Masonic temple in limbo
St. Lambert under pressure to increase tax revenue
July 14, 2009
By DAVID JOHNSTON, The Gazette
The town bought the lodge in 1998.
It was originally built as an Anglican mission in 1886. The Freemasons bought it in 1928. The property is situated at the corner of Elm and Lodge Sts., immediately adjacent to the existing St. Barnabas Anglican Church.
Although the Freemasons sold it in 1998, it stopped using the property in the early 1990s, when it applied to the town for a demolition permit. That application was refused. The town strengthened its support for the building in 1998 by buying it and giving it municipal historical recognition. But more than a decade later, St. Lambert town council has had a change of heart.
Last month, council tabled a notice of motion to revoke the heritage status, in order to free up the property, situated around the corner from Victoria St., which is main street in St. Lambert, for sale and redevelopment. An urban-planning advisory committee held a public meeting on the notice of motion last week. The committee is to meet next week to review public feedback and make a recommendation to council on whether or not it should proceed with its motion of revocation. A council vote is scheduled for Aug. 12.
Philippe Brunet, the town councillor heading up the committee, said yesterday that St. Lambert is still moving toward revocation. But he said the city is negotiating quietly with a local group that has asked for time to raise funds in order to support a proposal to redevelop the neo-Tutor property as a community centre. The group is being led by a former town councillor, Marc-André Croteau, and resident Edith Lemieux.
"My only concern is that this group first met with the city last September, and since then, they still haven't applied to Revenue Canada for recognition of their charitable tax status," Brunet said.
In an open letter in the June-July edition of town hall's official Bulletin Saint-Lambert, Mayor Sean Finn says that requests for proposals to redevelop the old Masonic property into something that would generate tax revenues for town hall "did not yield the results sought." So it's time to clear the regulatory way for redevelopment, he says.
The Finn administration has been under strong pressure to increase revenues as a result of the forced mergers of 2002 and the subsequent demerger sequel in 2004.

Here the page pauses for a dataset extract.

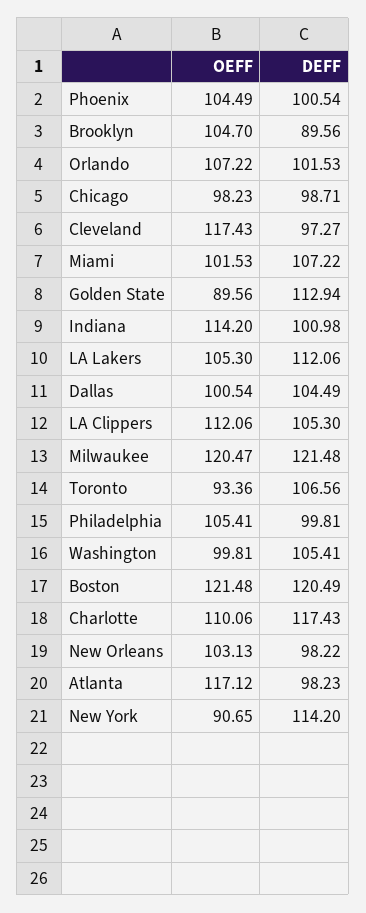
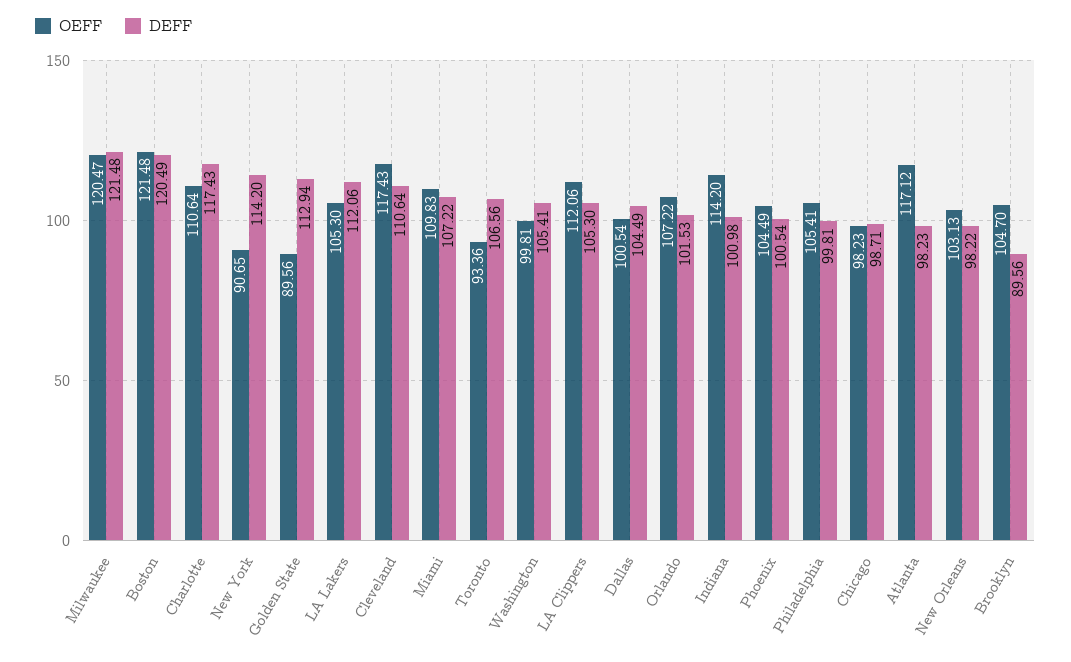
DEFF, Cleveland: 97.27 -> 110.64
OEFF, Miami: 101.53 -> 109.83
OEFF, Charlotte: 110.06 -> 110.64

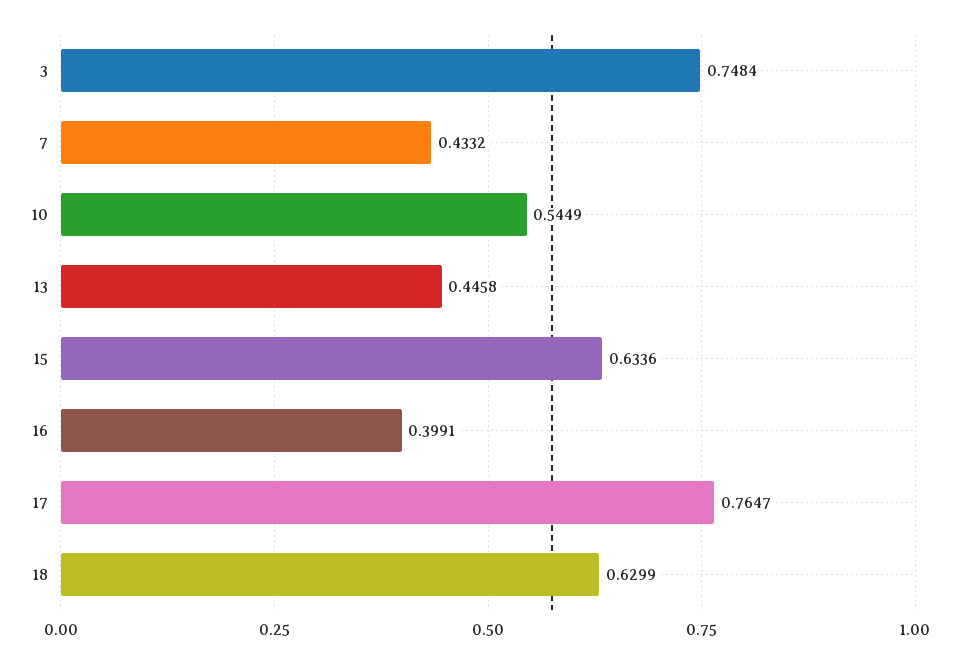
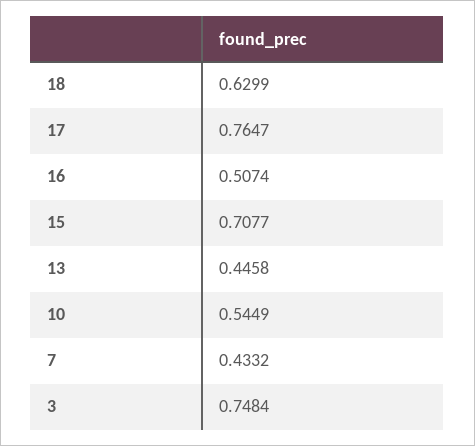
15: 0.6336 -> 0.7077
16: 0.3991 -> 0.5074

Becaue of the municipal reorganization, local taxes have soared to support regional administration and services in the new Longueuil political agglomeration.
In May, a local referendum on a proposal to loosen local zoning rules in order to favour new tax-generating development won by a 53-47 per cent margin.
Even so, local resident and historical researcher Janet Sader said the early Anglican mission taken over the Freemasons in 1928 is worth saving. The distinctive neo-Tudor structure resembles an Outremont property that now houses the Outremont borough council chamber, she said.